═══ PROVIDED MATERIAL ═══

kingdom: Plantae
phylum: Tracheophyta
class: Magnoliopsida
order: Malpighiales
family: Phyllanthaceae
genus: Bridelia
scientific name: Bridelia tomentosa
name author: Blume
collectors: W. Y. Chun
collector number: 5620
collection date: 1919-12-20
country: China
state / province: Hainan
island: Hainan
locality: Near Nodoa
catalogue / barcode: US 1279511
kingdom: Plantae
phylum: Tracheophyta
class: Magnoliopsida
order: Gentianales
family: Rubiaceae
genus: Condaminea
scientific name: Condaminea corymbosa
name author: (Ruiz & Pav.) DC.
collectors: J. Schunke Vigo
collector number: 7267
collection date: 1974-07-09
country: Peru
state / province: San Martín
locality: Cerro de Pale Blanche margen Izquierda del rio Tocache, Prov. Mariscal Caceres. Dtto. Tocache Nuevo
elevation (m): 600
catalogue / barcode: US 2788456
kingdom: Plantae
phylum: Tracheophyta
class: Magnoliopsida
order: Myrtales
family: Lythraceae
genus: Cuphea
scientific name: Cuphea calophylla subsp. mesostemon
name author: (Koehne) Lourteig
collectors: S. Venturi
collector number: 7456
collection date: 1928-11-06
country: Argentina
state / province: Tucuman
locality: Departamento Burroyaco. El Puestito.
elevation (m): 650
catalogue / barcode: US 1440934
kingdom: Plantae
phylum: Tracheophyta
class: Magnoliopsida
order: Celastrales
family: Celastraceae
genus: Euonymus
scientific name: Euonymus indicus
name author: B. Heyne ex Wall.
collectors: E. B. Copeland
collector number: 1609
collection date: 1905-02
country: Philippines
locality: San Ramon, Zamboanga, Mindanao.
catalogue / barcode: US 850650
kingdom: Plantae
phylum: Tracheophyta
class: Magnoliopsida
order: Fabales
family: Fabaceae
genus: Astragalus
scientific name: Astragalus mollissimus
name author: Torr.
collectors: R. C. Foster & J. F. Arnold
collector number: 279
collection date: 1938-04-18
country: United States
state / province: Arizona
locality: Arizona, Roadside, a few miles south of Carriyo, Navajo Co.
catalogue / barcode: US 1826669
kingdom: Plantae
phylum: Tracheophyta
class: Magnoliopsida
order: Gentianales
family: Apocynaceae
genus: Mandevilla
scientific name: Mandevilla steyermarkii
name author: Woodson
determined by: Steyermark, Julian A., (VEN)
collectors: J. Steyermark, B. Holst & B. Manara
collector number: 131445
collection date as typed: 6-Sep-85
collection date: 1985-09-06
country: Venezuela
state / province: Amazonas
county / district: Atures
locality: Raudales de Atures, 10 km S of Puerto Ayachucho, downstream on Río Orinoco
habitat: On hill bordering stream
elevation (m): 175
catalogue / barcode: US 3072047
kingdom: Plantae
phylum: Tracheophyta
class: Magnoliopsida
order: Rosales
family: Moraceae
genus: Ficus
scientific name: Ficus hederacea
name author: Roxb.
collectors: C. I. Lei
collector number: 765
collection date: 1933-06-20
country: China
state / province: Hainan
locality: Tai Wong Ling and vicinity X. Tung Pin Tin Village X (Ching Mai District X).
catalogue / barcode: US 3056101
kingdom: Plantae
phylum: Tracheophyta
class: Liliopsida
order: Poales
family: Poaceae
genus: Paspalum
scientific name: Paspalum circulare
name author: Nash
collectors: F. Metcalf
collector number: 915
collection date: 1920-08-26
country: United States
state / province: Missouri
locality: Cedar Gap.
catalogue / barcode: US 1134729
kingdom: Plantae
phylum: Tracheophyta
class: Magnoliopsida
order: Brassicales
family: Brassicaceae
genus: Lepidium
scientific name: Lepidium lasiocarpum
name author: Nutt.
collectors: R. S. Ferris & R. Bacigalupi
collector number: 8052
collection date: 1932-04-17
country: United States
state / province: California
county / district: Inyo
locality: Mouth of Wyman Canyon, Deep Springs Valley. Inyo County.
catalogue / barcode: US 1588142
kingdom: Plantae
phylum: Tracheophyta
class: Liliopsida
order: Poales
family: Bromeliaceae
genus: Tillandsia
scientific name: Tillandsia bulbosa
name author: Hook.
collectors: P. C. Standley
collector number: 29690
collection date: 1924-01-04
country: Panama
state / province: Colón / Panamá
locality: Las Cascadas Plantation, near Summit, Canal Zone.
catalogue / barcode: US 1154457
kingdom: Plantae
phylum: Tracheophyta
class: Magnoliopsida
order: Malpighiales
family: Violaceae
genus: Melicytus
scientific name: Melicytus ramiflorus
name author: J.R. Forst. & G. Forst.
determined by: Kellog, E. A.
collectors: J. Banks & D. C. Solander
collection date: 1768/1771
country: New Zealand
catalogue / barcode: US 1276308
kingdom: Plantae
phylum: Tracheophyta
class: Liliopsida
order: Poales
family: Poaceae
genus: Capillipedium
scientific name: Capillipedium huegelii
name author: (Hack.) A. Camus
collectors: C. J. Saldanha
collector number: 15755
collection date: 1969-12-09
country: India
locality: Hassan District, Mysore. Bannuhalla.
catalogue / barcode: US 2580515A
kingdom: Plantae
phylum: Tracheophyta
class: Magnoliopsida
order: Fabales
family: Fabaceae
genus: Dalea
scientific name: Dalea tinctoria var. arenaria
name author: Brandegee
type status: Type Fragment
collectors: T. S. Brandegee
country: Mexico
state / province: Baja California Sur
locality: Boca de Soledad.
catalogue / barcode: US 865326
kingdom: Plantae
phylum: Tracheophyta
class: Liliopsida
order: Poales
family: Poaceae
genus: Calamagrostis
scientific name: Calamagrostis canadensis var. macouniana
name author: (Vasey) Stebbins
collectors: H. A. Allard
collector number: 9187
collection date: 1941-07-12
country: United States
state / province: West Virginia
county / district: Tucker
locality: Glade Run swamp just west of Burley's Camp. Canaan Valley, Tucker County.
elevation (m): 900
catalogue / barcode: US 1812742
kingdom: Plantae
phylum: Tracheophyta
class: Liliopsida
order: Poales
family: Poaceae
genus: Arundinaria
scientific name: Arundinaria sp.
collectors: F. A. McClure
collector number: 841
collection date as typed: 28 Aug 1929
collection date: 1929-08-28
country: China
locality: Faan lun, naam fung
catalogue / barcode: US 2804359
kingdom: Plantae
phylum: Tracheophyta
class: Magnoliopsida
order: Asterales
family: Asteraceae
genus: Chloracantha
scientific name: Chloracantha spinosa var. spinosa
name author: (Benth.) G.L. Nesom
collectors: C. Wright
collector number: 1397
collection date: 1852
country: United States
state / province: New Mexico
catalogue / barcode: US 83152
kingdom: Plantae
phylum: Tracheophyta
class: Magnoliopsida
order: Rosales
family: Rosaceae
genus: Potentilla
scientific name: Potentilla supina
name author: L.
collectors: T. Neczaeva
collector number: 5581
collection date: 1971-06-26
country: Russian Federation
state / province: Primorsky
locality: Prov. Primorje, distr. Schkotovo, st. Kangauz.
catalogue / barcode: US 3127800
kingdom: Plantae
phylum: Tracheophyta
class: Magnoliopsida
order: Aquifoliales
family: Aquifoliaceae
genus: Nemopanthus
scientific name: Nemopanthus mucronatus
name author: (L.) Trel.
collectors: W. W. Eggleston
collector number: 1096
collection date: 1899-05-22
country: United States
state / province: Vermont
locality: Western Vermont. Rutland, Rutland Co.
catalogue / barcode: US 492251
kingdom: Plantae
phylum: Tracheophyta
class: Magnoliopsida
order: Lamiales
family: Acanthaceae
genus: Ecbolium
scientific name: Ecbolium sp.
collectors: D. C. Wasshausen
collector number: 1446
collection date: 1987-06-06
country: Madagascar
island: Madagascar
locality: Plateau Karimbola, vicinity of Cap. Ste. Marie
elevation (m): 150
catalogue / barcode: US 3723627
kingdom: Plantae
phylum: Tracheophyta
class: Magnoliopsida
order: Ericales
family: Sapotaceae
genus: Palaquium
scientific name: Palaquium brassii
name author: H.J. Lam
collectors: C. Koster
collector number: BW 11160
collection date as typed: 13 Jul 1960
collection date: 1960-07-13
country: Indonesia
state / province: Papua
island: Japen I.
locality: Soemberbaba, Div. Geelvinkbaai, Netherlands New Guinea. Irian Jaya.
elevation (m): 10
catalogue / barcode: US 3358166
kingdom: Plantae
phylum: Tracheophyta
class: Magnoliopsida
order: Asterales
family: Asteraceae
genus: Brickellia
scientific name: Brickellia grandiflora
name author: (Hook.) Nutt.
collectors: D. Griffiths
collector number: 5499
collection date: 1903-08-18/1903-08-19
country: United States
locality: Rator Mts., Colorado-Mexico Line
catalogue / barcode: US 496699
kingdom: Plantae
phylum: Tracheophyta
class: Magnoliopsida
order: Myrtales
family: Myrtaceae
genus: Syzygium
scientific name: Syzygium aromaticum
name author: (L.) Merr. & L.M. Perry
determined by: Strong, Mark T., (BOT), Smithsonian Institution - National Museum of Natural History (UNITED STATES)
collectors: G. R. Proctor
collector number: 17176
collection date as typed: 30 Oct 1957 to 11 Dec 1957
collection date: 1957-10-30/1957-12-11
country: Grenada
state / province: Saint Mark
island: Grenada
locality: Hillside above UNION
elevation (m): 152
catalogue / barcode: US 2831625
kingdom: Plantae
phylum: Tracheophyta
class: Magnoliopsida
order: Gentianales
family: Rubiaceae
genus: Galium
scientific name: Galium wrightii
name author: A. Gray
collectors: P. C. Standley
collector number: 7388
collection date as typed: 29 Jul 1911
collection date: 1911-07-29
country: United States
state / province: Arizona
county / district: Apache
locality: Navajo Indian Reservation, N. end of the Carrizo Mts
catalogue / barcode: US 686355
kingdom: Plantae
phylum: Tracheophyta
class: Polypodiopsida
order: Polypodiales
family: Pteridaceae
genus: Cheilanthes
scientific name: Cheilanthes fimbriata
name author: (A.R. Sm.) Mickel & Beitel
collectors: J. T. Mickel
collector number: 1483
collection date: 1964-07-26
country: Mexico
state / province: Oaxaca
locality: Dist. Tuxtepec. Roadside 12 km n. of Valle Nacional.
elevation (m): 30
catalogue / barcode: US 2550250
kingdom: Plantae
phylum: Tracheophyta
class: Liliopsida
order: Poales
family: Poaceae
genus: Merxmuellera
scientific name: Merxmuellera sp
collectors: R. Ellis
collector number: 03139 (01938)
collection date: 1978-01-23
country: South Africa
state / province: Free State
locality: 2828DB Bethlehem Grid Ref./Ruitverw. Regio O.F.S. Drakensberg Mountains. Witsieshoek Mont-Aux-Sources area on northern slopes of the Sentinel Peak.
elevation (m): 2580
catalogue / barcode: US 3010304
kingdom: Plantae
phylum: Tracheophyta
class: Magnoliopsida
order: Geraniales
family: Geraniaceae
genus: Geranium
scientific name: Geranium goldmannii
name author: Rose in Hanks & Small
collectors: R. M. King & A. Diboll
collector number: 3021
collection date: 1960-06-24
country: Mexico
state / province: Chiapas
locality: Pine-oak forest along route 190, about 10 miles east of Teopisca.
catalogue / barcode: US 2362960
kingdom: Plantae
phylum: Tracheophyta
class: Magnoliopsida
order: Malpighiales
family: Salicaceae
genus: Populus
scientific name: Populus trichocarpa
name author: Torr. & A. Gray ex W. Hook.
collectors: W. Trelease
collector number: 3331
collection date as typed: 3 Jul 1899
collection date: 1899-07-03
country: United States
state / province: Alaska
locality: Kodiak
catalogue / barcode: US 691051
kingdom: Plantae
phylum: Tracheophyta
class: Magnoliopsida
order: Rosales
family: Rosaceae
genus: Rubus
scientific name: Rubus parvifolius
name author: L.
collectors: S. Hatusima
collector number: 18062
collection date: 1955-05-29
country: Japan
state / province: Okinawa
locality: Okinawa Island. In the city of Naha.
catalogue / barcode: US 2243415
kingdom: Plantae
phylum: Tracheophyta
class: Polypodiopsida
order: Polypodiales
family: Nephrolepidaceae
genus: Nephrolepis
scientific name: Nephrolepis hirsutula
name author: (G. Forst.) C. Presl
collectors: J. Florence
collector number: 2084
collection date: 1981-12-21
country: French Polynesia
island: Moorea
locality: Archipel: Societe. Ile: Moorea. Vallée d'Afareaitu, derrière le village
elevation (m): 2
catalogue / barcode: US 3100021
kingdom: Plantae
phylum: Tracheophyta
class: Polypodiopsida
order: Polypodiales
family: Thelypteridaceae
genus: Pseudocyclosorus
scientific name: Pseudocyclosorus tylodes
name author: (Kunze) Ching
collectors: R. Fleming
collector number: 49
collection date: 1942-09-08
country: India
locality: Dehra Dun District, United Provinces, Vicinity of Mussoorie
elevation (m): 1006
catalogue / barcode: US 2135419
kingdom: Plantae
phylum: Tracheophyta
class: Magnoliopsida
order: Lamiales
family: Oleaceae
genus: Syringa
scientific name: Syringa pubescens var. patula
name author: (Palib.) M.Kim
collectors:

═══

§ DIRECTION
Rewrite the part that opens with the line containing "catalogue / barcode: US 850650" and closes with the line containing "locality: Raudales de", changing "collectors" to "collected by" and keeping every other word unchanged. Return only those lines.

§ IN RESPONSE
catalogue / barcode: US 850650
kingdom: Plantae
phylum: Tracheophyta
class: Magnoliopsida
order: Fabales
family: Fabaceae
genus: Astragalus
scientific name: Astragalus mollissimus
name author: Torr.
collected by: R. C. Foster & J. F. Arnold
collector number: 279
collection date: 1938-04-18
country: United States
state / province: Arizona
locality: Arizona, Roadside, a few miles south of Carriyo, Navajo Co.
catalogue / barcode: US 1826669
kingdom: Plantae
phylum: Tracheophyta
class: Magnoliopsida
order: Gentianales
family: Apocynaceae
genus: Mandevilla
scientific name: Mandevilla steyermarkii
name author: Woodson
determined by: Steyermark, Julian A., (VEN)
collected by: J. Steyermark, B. Holst & B. Manara
collector number: 131445
collection date as typed: 6-Sep-85
collection date: 1985-09-06
country: Venezuela
state / province: Amazonas
county / district: Atures
locality: Raudales de Atures, 10 km S of Puerto Ayachucho, downstream on Río Orinoco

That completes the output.